Until then, it is hard to make a jaded person's jaw hit the floor, but these revelations are a shock even to someone like me. It appears even respected long time host Bill Griffin feels the same. Late Friday there was a much more extensive discussion on the topic on CNBC which included an ex SEC lawyer. It was quite fascinating while also disgusting. Apparently it's not just Senators and folks in Congress, but their staffers in on the game. And it's not just hearings - these people in D.C. can trade in between the time a whistleblower reports something, and the time it comes public. Bam.
What I didn't know is either we have a bunch of investors in the Senate who are as (or more) talented than Warren Buffet.... or we have something that stinks to high heaven. The average Senator in the market beats the index by 12% over the long run. That's a record you'd gladly pay 2 and 20 in the hedge fund world for. And they can do it part time, while focusing on their other job - what skill! Even lowly folks in the lower house beat the averages by 6% over the long run - also, quite 'skillful'.
Gordon Gekko: The most valuable commodity I know of is information.
A reader sent along this article from earlier in the year if you are a Barron's subscriber - Fire Your Hedge Fund, Hire Your Congressman.
9 minute video - email readers will need to come to site to view
Preview of the 60 Minutes piece tonight
Martha Stewart went to jail for it. Hedge fund honcho Raj Rajaratnam was fined $92 million and will go to jail for years for it. But members of Congress can do the same thing -use non-public information to make stock trades -- and there's no law against it. Steve Kroft reports on how America's lawmakers can legally make tidy profits on information only they know, simply because they won't pass a law against themselves.

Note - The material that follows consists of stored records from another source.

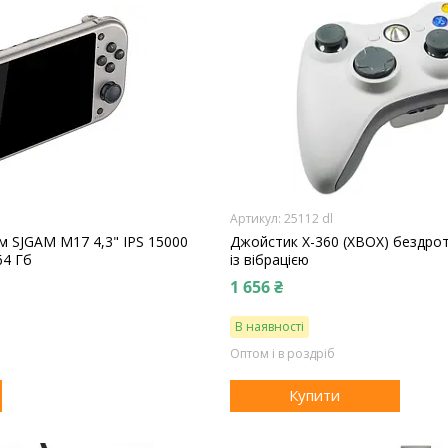
25112 dl
м SJGAM M17 4,3" IPS 15000
Джойстик X-360 (XBOX) бездрот
64 Гб
із вібрацією
1 656 ₴
В наявності
Оптом і в роздріб
Купити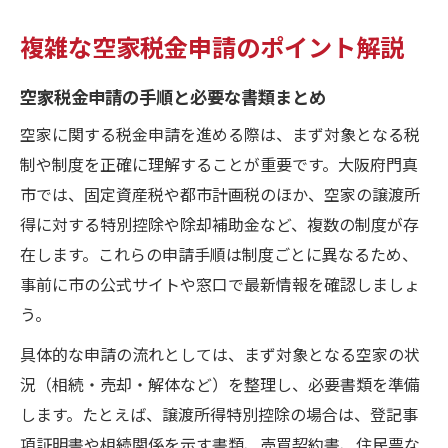
複雑な空家税金申請のポイント解説
空家税金申請の手順と必要な書類まとめ
空家に関する税金申請を進める際は、まず対象となる税
制や制度を正確に理解することが重要です。大阪府門真
市では、固定資産税や都市計画税のほか、空家の譲渡所
得に対する特別控除や除却補助金など、複数の制度が存
在します。これらの申請手順は制度ごとに異なるため、
事前に市の公式サイトや窓口で最新情報を確認しましょ
う。
具体的な申請の流れとしては、まず対象となる空家の状
況（相続・売却・解体など）を整理し、必要書類を準備
します。たとえば、譲渡所得特別控除の場合は、登記事
項証明書や相続関係を示す書類、売買契約書、住民票な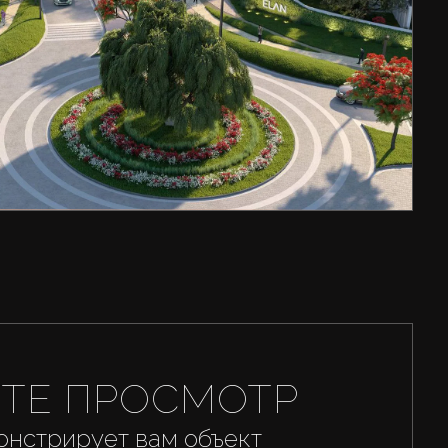
ТЕ ПРОСМОТР
онстрирует вам объект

Among the revelations in Kroft's report:
* Members of Congress have bought stock in companies while laws that could affect those companies were being debated in the House or Senate.
* At least one representative made significant stock purchases the day after he and other members of Congress attended a secret meeting in September 2008, where the Fed chair and the treasury secretary informed them of the imminent global economic meltdown. The meeting was so confidential that cell phones and other digital devices were confiscated before it began.
If senators and representatives are using non-public information to win in the market, it's all legal says Peter Schweizer, who works for the Hoover Institute, a conservative think tank. He has been examining these issues for some time and has written about them in a book, "Throw them All Out." "[Insider trading laws] apply to corporate executives, to Americans...If you are a member of Congress, those laws are deemed not to apply," he tells Kroft. "It's really the way the rules have been defined...[lawmakers]have conveniently written them in such a way as they don't apply to themselves," says Schweizer.
Efforts to make such insider trading off limits to Washington's lawmakers have never been able to get traction.
Former Rep. Brian Baird says he spent half of his 12 years in Congress trying to get co-sponsors for a bill that would ban insider trading in Congress and also set some rules up to govern conflicts of interest. In 2004, he and Rep. Louise Slaughter introduced the "Stock Act" to stop the insider trading. How far did they get? "We didn't get anywhere. Just flat died," he tells Kroft. He managed to get just six co-sponsors from a membership of over 400 representatives. "It doesn't sound like a lot," says Kroft. "It's not Steve. You could have Cherry Pie Week and get 100 co-sponsors," says Baird.